You'd find that quote near the end of a very long piece I wrote for the Austin American-Statesman in the aftermath of 9/11, 16 years ago. But newspapers didn't do as much internet archiving then as they do now, so I can't direct you to it. It was part of a cover story for an extra, something newspapers don't do much of any more either.
I get the paper version out on the anniversary—not every year—to admire its crystalline prose (I'm keeping in mind you can't look it up) and to take stock of a few prescriptions I was willing to make on deadline, fresh off that harrowing Tuesday.
Like many of us watching something truly horrendous happen on our home soil, I got a lot of things wrong. Like Hurricanes Harvey and Irma, 9/11 brought out what we like to think is the best in the American spirit. But I think Ben Domenech, the publisher of The Federalist, was right when he wrote a couple of anniversaries ago that "We wept and we forgot."
September 11, I wrote, stripped from Americans "the illusion that the Unites States could bestride the world with its economic and political power and somehow not be of the world." This was a new kind of Pearl Harbor, an attack with a potentially transformative power to unite Americans. Vietnam divided and continues to divide a country. After 9/11, I supposed, how could anyone disagree about the enemy and what needed to be done?
NATO seemed to prove my point.

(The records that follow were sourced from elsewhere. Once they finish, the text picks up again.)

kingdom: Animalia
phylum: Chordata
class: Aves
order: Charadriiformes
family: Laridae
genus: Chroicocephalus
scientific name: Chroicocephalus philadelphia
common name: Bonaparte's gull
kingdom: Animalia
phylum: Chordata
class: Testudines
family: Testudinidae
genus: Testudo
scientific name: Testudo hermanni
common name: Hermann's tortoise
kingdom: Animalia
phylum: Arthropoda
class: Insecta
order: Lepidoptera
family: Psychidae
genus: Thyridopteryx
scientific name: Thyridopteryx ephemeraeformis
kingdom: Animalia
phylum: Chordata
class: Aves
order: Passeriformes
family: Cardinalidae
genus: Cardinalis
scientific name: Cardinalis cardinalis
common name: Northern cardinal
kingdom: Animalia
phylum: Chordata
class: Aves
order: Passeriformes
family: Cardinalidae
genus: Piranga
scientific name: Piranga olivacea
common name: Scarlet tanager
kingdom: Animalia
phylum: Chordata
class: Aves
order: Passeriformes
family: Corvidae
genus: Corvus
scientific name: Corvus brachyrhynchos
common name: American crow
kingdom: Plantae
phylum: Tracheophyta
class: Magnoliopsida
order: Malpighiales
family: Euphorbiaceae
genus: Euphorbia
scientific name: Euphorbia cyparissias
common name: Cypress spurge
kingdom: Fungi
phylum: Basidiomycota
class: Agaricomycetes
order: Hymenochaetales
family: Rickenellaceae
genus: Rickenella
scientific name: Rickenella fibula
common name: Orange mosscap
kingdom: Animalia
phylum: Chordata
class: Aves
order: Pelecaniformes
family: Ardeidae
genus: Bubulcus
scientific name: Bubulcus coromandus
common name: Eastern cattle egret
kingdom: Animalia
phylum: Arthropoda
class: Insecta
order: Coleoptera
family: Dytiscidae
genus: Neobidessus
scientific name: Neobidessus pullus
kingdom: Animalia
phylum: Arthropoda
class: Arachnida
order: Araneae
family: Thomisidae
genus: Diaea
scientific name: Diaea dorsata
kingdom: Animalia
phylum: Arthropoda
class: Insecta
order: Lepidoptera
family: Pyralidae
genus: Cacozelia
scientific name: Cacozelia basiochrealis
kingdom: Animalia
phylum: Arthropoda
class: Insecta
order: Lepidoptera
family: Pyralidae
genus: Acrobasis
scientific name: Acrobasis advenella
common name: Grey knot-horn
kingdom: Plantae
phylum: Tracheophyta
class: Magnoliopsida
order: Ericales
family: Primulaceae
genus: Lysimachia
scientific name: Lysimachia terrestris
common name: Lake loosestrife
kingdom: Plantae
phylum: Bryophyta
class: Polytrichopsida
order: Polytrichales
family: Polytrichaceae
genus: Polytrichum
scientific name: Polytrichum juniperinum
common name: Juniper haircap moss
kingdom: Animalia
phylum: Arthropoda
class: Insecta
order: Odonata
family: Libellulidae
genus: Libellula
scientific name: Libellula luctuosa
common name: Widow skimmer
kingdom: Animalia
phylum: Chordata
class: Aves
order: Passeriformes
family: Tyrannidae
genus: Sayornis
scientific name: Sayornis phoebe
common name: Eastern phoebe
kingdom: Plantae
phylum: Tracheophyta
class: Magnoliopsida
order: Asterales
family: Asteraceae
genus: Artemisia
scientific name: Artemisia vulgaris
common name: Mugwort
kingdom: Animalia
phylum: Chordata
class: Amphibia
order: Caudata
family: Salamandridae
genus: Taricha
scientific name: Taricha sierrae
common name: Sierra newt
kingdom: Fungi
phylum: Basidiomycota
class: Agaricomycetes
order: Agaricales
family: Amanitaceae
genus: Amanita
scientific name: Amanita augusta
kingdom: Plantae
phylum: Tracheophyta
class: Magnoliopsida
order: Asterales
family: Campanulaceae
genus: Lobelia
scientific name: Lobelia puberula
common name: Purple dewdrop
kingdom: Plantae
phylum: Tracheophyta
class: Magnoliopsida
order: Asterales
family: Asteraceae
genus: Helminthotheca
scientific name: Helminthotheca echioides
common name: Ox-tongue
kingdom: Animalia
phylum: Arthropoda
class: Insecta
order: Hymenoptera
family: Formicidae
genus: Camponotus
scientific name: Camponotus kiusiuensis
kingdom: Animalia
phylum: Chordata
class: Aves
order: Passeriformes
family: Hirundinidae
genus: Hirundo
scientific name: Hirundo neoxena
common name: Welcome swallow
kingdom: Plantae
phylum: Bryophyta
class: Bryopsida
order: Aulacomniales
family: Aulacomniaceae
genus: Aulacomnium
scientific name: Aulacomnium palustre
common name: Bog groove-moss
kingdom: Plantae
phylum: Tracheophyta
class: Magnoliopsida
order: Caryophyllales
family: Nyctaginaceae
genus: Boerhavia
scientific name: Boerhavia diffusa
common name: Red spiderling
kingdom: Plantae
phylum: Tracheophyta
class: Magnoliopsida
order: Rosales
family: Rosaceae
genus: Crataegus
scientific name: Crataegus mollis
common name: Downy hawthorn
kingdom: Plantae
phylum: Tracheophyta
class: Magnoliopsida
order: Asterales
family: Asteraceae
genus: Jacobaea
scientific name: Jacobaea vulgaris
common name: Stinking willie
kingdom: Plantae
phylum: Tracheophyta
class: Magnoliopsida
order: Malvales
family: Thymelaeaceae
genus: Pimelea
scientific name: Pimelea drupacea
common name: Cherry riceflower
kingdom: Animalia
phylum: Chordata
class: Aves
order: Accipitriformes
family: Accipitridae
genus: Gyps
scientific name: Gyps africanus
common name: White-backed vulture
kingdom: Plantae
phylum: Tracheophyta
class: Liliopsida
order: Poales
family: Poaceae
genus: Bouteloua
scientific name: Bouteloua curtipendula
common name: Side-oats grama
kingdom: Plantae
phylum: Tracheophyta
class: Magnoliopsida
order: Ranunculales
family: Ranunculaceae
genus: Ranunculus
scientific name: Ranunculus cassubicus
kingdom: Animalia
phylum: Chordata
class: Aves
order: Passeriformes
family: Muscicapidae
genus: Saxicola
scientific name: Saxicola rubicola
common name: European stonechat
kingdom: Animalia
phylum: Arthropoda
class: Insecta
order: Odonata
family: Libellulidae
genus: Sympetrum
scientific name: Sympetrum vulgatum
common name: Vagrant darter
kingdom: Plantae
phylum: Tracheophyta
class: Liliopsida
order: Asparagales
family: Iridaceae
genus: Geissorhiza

Although it has long been forgotten, for the first time in the treaty's history NATO invoked Article 5, asserting that an attack on the US was an attack on all member countries. Even Russia pledged to join this war on terrorism. "The opportunity exists for this war to unify the democratic world," I wrote, "in a way that World War II did not."
Oh, my. That's a little embarrassing. The US has since lurched from President Bush's war in Iraq to President Obama's unilateral interventionism to President Trump's selective brinksmanship. The Reason archives are bursting with hundreds of dispatches detailing the spectacular failures of American foreign policy, both on their own merits and as an international democratic unifier.
In 2015, Matt Welch wrote an article that serves as a chastener for my unjustified optimism. "What would happen in a world where humans, including those in or near power, freely admitted that they don't know how to stop ISIS, can't tell the difference between a Yazidi and and Assyrian, have no convincing explanation for why crime stats are fluctuating this year, and don't know why Billy Beane's shit doesn't work in the playoffs?" he asked.
"For one, I think people would be a little less likely to champion or sign up for giant, mass-mobilizing schemes. If we are humble in the face of facts, and mindful of the unforeseen consequences that come with every grand plan, we might be more cautious about bending a sprawling nation's resources and will in one direction or another."
At least I didn't lose my mind on the home front. Politicians at the time indignantly insisted that freedom and security are American birthrights. That entitled mentality obscured one of the central concerns of my essay: I was pretty sure Americans would be asked (or told) to pay for security with their freedom.
And as James Bovard concluded in the June 2016 issue of Reason, we've been paying ever since, in freedom and in dollars, for something we've never secured. Few publications have been as vigilant as Reason in resisting those exorbitant and unreasonable costs.
Which brings me to that opening quote, and to the vigorous dialogue that took place on this website and in our magazine but was in no way a national discussion. In Texas and now in Florida, we've seen again that Americans are good people, maybe even great. But if 9/11 showed us anything, it's how tough it is to sustain our goodness when there isn't a disaster.